I have found the biggest thing that has helped me with jazz is to transcribe solos. Slow down the recording, write out all the notes, and then, most importantly, memorise and play along with the recording. Play along with the recording at a slower speed so you are totally locked into the note placement, and soak up the all other aspects of the recording (like the bass and drums or whatever else is there other than what you transcribed). I found this really helpful, for technique, sense of time, and developing a deep sense of melody too.

Sometimes its hard to say what helps with practice and and what does not. I spent a long time learning how to sing twelve tone rows because I wanted to my ears to be better, more attuned. But it was funny because this only seemed to help me sing twelve tone rows, it didn't seem to translate into the other things. For me personally, I find that Bach helps my technique alot. So does the Mozart Sonatas. But other things that I would expect to help with technique (such as the Chopin Etudes) have not really. So the whole practice thing seems to be little mysterious sometimes, and you need to work on stuff that somehow helps you connect with music and energises you.

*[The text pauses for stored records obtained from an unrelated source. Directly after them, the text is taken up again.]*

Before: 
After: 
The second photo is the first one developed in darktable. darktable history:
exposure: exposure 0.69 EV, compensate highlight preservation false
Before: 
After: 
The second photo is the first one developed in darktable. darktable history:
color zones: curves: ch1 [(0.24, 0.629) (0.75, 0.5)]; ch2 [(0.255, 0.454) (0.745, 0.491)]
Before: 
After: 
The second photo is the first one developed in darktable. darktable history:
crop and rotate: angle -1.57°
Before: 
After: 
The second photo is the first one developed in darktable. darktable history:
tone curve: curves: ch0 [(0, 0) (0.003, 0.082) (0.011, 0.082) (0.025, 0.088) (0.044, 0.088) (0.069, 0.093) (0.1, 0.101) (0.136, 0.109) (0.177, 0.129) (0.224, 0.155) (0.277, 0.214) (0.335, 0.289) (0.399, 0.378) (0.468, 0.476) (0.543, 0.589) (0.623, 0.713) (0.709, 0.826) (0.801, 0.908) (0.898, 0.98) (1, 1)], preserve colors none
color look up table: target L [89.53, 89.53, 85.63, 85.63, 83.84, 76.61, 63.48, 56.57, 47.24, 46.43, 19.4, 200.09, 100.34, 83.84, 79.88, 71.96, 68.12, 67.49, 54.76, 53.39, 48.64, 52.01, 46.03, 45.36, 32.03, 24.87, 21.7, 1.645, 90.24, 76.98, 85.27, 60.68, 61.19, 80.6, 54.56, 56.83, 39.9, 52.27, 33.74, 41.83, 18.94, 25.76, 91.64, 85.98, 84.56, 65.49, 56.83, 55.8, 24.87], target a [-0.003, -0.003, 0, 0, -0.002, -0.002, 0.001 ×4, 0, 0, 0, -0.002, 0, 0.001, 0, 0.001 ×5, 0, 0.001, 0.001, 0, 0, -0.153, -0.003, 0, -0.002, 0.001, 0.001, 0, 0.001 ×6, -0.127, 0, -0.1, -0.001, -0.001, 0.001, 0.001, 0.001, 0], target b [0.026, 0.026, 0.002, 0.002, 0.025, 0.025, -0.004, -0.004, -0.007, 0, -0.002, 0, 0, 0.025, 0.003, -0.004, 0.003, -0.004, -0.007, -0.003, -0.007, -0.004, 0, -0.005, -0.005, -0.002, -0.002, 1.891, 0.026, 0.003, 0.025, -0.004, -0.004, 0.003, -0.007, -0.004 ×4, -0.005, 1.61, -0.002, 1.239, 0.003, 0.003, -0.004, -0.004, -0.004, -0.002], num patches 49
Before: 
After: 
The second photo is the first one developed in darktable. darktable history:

Play where you are right now

I saw this Kenny Werner video a while ago and he was talking about the problem of attachment and music. There is probably alot of things I am not quiet sure about with Kenny, but I totally agree with this. Sometimes you play really well, at a gig or on your own or whatever, and you seem to attach to this experience, and you think your playing is amazing. But the next time you play, you are shocked to find things are not coming as easily any more. You play differently and you can't figure out why you seem to have gone backwards. Its also seems really true that you play better when you don't care if you play well! But if you need to really play well sometimes this just plays with your mind, and it seems terrible. Sometimes any note you play sounds perfect, but at other times it all sounds like all the stuff you always do and you don't like it. Sometimes when you are composing it seems to find hours to get just a few notes, other times music just seems to write itself. Often when you are practicing alot you get kind of exhausted with music and don't play that well at gigs because your mind just needs a break. This is a real frustration when you are starting out.

So what do with this situation. I always try and remember, play where you are at, don't worry, and just keep working on it. Some days in music everything is easy, some days it is hard. Sometimes we sound great, sometimes we don't. If when you think about it, its incredible to have this amazingly sophisticated machinery in our minds that lets us create patterns with sound in time. And with something so amazing, it makes sense that it gets a little complex to manage at times.

Where does it end?

When I was studying music at university, we had this great harmony and counterpoint teacher. He always tell about the rules like hidden consecutive or when to use 6/4 chords or whatever and then roll his eyes and say we needed to think about it all differently. So the class ended up singing Bach Cantatas all the time. We all got really into it and had this crazy plan that we would learn to sing them all and record them all. At the time I can remember going home after class, standing at the train station after singing these things, and still having such a deep sense of how it all it sounded, like I could hear perfectly in my head that dissonance of a minor second and its resolution. It was so cool, and it felt like I had become music, just notes drifting in and out of the chords. So that is kind of what I go for I guess, I just want to get to the point where its almost like you become a melody, and the music just flows around you.

Anyway, enough talk. Go do some practice!